Cortese Rene, Zhang Chunling, Bao Riyue, Andrade Jorge, Khalyfa Abdelnaby, Mokhlesi Babak, Gozal David
Section of Pediatric Sleep Medicine, Department of Pediatrics, Pritzker School of Medicine, University of Chicago, Chicago, IL.
Center for Research Informatics, University of Chicago, Chicago, IL.
Chest. 2016 Jul;150(1):91-101. doi: 10.1016/j.chest.2016.02.648. Epub 2016 Feb 26.
OSA is a highly prevalent condition that is associated with a wide range of long-term morbidities including metabolic, cardiovascular, and cognitive alterations, possibly via activation of systemic inflammatory and oxidative stress pathways. Implementation of positive airway pressure (PAP) is the first-line treatment for OSA, as well as for obesity hypoventilation syndrome (OHS), its most severe phenotype. However, the molecular and cellular mechanisms underlying OHS-induced morbidities and their response to PAP treatment remain unclear, and could be mediated, in part, by OSA-induced epigenetic changes.
Blood was collected before starting PAP treatment (PRE group), as well as 6 weeks after PAP treatment (POST group) in 15 adult patients with OHS. DNA methylation profiles were studied by methylated DNA immunoprecipitation coupled to microarrays (MeDIP-chip) in six representative patients and further verified in a cohort of 15 patients by MeDIP-quantitative PCR.
We identified 1,847 regions showing significant differential DNA methylation (P < .001; model-based analysis of tiling arrays score, > 4) between the groups. Analysis of biochemical pathways and gene networks demonstrated that differentially methylated regions were associated with immune responses, and particularly with mechanisms governing gene regulation by peroxisome proliferation-activated receptors (PPARs). Single-locus quantitative PCR analysis revealed that DNA methylation was increased at the PPAR-responsive elements (PPAREs) of eight genes in the post-treatment samples (PRE/POST fold changes: ABCA1, 3.11; ABCG1, 1.72; CD36, 5.04; FABP4, 2.49; HMOX, 2.74; NOS2, 7.78; PEPCK, 9.27; and ADIPOQ, 1.73), suggesting that PAP treatment leads to an increase in DNA methylation at PPAREs, possibly affecting the binding of the PPAR-γ complex and downstream gene expression.
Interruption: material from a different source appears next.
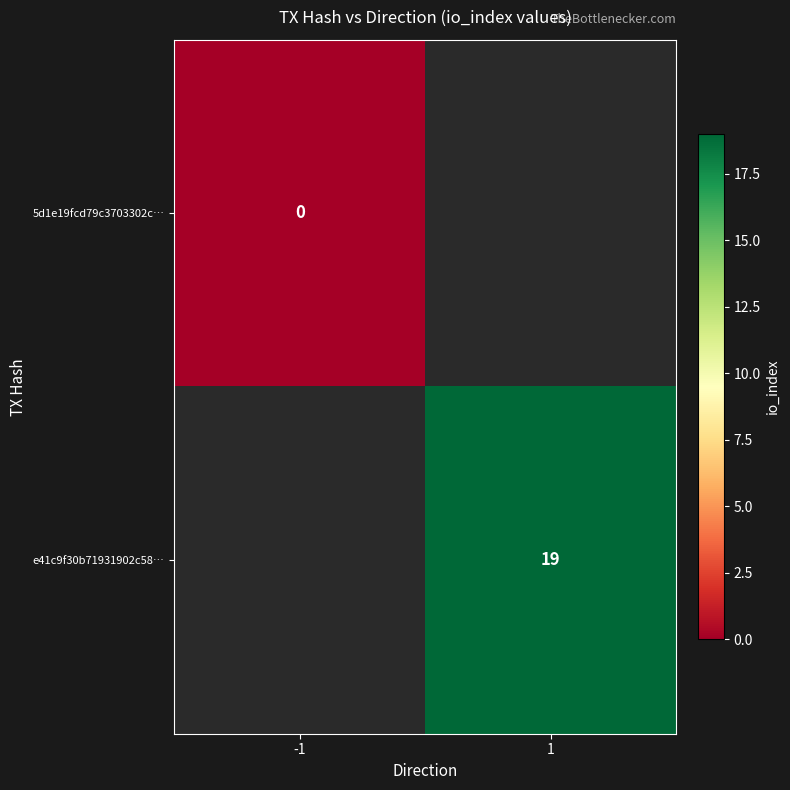

List the labels in order of 5d1e19fcd79c3703302c… value, largest first.

-1, 1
Our work provides initial evidence of epigenetic regulation particularly involving metabolic pathways in patients with OHS who are responsive to PAP treatment.
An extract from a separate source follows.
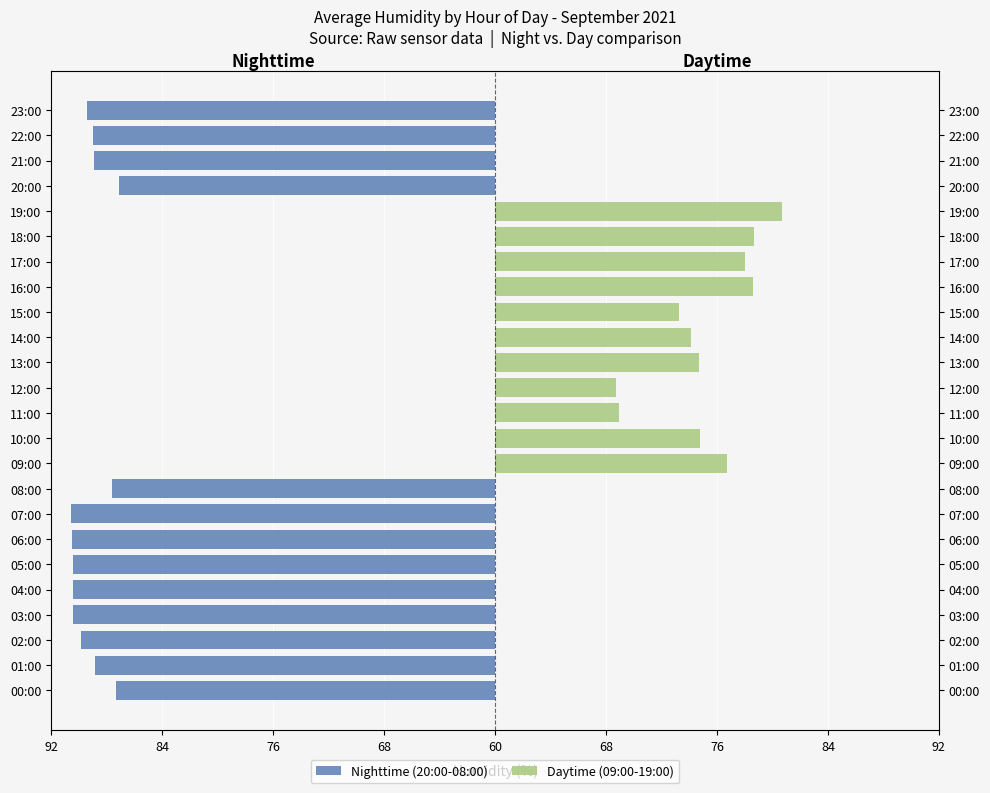

Where is Nighttime (20:00-08:00) nearest to the value -15?

20:00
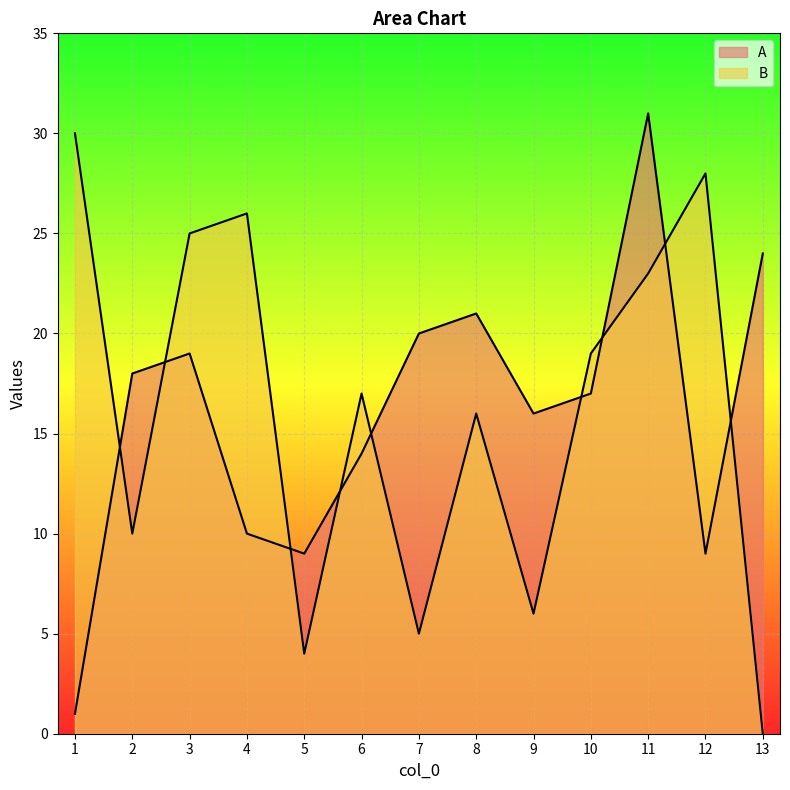

True or false: B has a value of 17 at 2.

False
阻塞性睡眠呼吸暂停(OSA)是一种高度流行的疾病,与多种长期发病情况相关,包括代谢、心血管和认知改变,可能是通过激活全身炎症和氧化应激途径。实施气道正压通气(PAP)是OSA以及其最严重的表型——肥胖低通气综合征(OHS)的一线治疗方法。然而,OHS诱发发病的分子和细胞机制以及它们对PAP治疗的反应仍不清楚,并且可能部分由OSA诱发的表观遗传变化介导。
收集15例成年OHS患者开始PAP治疗前(PRE组)以及PAP治疗6周后(POST组)的血液。通过甲基化DNA免疫沉淀结合微阵列(MeDIP芯片)研究6例代表性患者的DNA甲基化谱,并通过MeDIP定量PCR在15例患者队列中进一步验证。
我们鉴定出1847个区域在两组之间显示出显著的DNA甲基化差异(P <.001;基于模型的平铺阵列分析得分,> 4)。对生化途径和基因网络的分析表明,差异甲基化区域与免疫反应相关,特别是与过氧化物酶体增殖激活受体(PPARs)调控基因表达的机制相关。单基因座定量PCR分析显示,治疗后样本中8个基因的PPAR反应元件(PPAREs)处的DNA甲基化增加(PRE/POST倍数变化:ABCA1,3.11;ABCG1,1.72;CD36,5.04;FABP4,2.49;HMOX,2.74;NOS2,7.78;PEPCK,9.27;和ADIPOQ,1.73),表明PAP治疗导致PPAREs处的DNA甲基化增加,可能影响PPAR-γ复合物的结合和下游基因表达。
我们的工作提供了表观遗传调控的初步证据,特别是涉及对PAP治疗有反应的OHS患者的代谢途径。